### Exercise data
◆ ◆ ◆ ◆ ◆
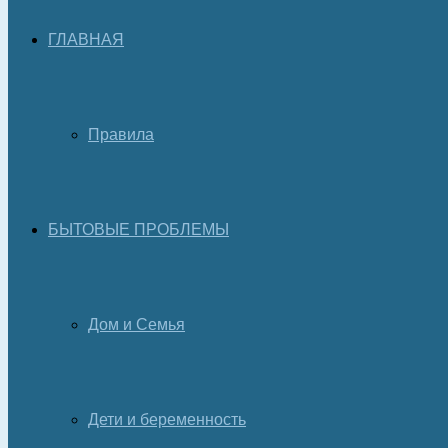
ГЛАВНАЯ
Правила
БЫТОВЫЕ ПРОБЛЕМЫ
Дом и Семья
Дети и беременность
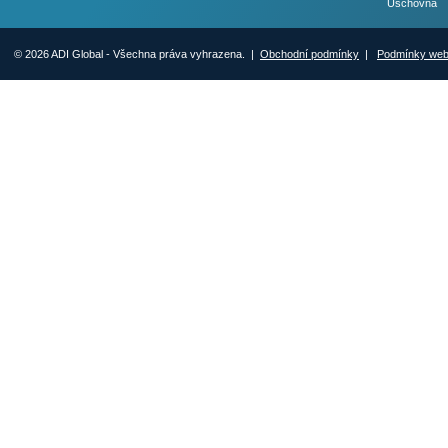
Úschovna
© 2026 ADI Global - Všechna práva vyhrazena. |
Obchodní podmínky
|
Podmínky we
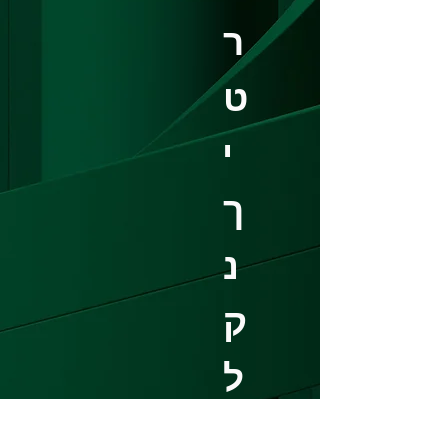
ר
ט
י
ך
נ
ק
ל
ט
◆ ◆ ◆ ◆ ◆
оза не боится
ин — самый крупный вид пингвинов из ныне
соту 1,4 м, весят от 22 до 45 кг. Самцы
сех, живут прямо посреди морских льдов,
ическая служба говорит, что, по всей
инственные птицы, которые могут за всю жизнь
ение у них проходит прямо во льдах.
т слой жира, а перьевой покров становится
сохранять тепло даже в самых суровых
◆ ◆ ◆ ◆ ◆
### Requirement
Recast the record lines from the line with "оза не боится" up to and including the line with "сохранять тепло даже в самых суровых" as a Markdown table with the columns n and Line. Number each line in n, and leave out any blank lines.

### The completed task
| n | Line |
|---|---|
| 1 | оза не боится |
| 2 | ин — самый крупный вид пингвинов из ныне |
| 3 | соту 1,4 м, весят от 22 до 45 кг. Самцы |
| 4 | сех, живут прямо посреди морских льдов, |
| 5 | ическая служба говорит, что, по всей |
| 6 | инственные птицы, которые могут за всю жизнь |
| 7 | ение у них проходит прямо во льдах. |
| 8 | т слой жира, а перьевой покров становится |
| 9 | сохранять тепло даже в самых суровых |